Secondly, there is a bit of over-counting here. The ACA has two market segments. The first is “ON-Exchange” which is insurance purchased through either Healthcare.gov OR a state based marketplace. This is the only spot to qualify for subsidies. The second is “OFF-Exchange” which also sells ACA regulated plans without any subsidies. OFF-Exchange is mostly a market that is for people earning over 400% FPL. On-Exchange is what gets reported every year on a weekly basis as it is immediately visible to CMS. Off-Exchange is reported with significant lags for the risk adjustment system. The passage of the ARPA led to people earning over 400% FPL to qualify for subsidies if they buy ON-Exchange. Some people who were previously insured with an OFF-Exchange policy converted their “invisible-ish” coverage to subsidy eligible and visible for reporting purposes ON-Exchange coverage. Given that the report says 400,000 people gained subsidies that were only available due to ARPA, it is some fraction of that is newly visible enrollment versus truly new enrollment.

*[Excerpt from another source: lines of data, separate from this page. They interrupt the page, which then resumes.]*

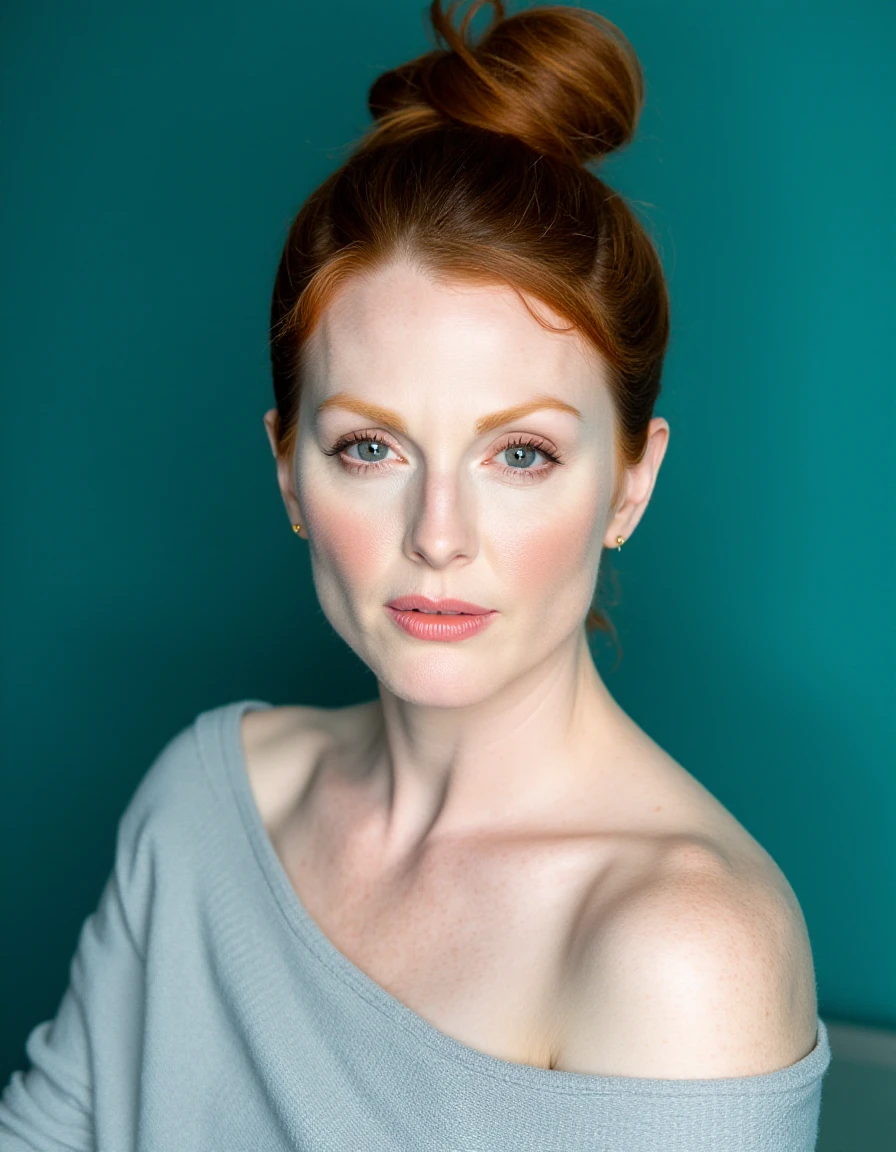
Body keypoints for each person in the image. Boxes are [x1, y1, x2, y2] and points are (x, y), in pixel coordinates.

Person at [0, 1, 831, 1148]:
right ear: (288, 472)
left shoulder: (679, 948)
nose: (437, 532)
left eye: (520, 454)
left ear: (629, 486)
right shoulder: (200, 804)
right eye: (370, 448)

Third, this is in the context of significantly more Medicaid expansion than the previous record year of 2016. Medicaid expansion enrolls people who earn up to 138% FPL. The biggest chunk of enrollment in the ACA marketplaces are people who earn under 150% FPL. When a state expands Medicaid a big chunk of the biggest chunk of enrollment moves to Medicaid. If we had held everything else constant to 2016, we would have expected significantly more enrollment for 2022 than we actually see. However, we are pretty confident that for people who are on the border of eligibility between Medicaid Expansion and ACA Silver CSR-94 plans at 120-150% FPL, Medicaid offers better financial protection.

Fourth, inertia matters. The COVID Special Enrollment Period from February to August picked up a lot of new enrollees. I’m betting that a lot of these people re-enrolled either actively or through automatic re-enrollment for 2022. COVID and fear of COVID is a significant plausible motivator but also not having to do as much and having already paid the administrative hassle costs of setting up accounts and learning something about health insurance makes the incremental cost of a new choice significantly lower.

Finally, these numbers should increase a bit more in January as a combination of the last procrastinators make a decision and people who made an error in their initial application in November and December have a chance to fix things and get coverage for February 1st.